Work item:
For the listing that follows, give again exactly the lines from the one with "focal_35mm: 38" to the one with "f_number: 1.6", including both.
* * *
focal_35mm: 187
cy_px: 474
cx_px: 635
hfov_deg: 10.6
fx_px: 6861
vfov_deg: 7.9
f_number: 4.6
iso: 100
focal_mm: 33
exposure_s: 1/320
* * *
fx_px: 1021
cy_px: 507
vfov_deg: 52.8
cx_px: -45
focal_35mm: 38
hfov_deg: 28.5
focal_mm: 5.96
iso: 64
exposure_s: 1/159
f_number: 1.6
* * *
Response:
focal_35mm: 38
hfov_deg: 28.5
focal_mm: 5.96
iso: 64
exposure_s: 1/159
f_number: 1.6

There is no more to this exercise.